@CorvidCrone On the other hand primary language teachers tend to interpret so much into texts that the meaning might be otherwise obscured.
@CorvidCrone I'm not sure what is done in schools (except driving underpaid teachers crazy, that should be the same here and there), but from what i remember german language lessons were interspersed with interpreting texts to a laughable degree somewhere in the middle at least.
Is that different in english lessons?
Anyways, filling out forms was way too practical, we learned nothing of the like.
@CorvidCrone No, any tests we had were free form (whatever the teacher found, i guess?) and always with content, not just for style/form.
The only similarly ugly thing was the wino music teacher that demanded we copy everything we write by hand at home. He got ignored right from the start.
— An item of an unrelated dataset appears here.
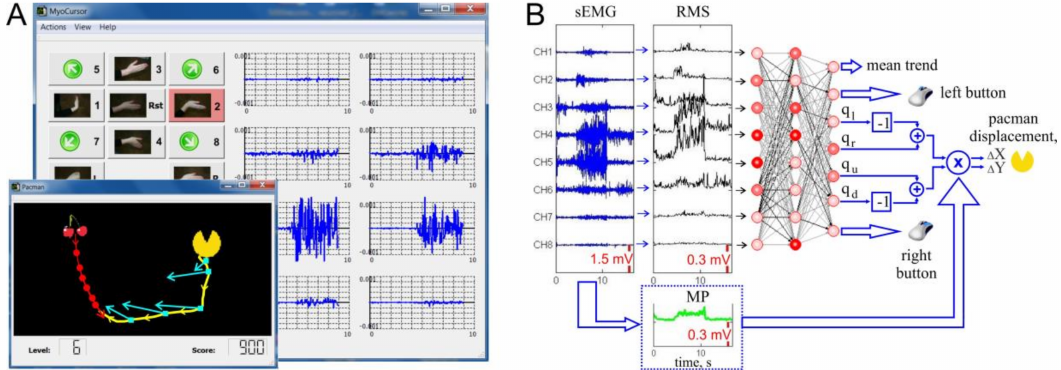
Figure 1. Software design of the sEMG-interface. ( A ) Main window of MyoCursor software (on background) and game window (foreground). A user controls by hand gestures “pacman” (yellow icon) and aims at reaching “cherries” (shown in red), which also can move. In the main window, the current gesture “go left” (G 2 ) is shadowed by red. Blue traces show sEMG patterns recorded from eight electrodes of the Myo bracelet. ( B ) Sketch of calculation of the pacman movement by an artificial neural network. Raw sEMG (blue traces) are used to evaluate RMS signals (black traces, Equation (1)). At the same time the mean power (MP) is calculated (green trace, Equation (3)). The artificial neural network classifies RMS patterns and yields an output for controlling the movement direction ( q l , q r , q u , q d ) . The “left–right” and “up–down” differences are multiplied by the MP to get proportional control ( ( ∆ X , ∆ Y ) in Equation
The Planner was the school system's attempt to make students do their homework, instead of, you know, seeing an issue and actually investigating the root cause.
Kids don't do homework because they are tired and it's boring. A lot of the homework was actual busy work
@CorvidCrone It shall forever remain a mystery why capitalists didn't think of paying children to do the homework.
I mean the condescending "i will trick you" non-solution is not surprising in itself, but not thinking of money is remarkably off-brand, i think.
@admitsWrongIfProven
Yes, we had a bunch of stories to interpret in a wild depth that the author probably didn't intend.
Did you get subject to The Planner? A school issued "homework planner" that was just filling out forms in disguise. And you HAD to do it their way. Everyone tossed it as soon as the teachers stopped checking.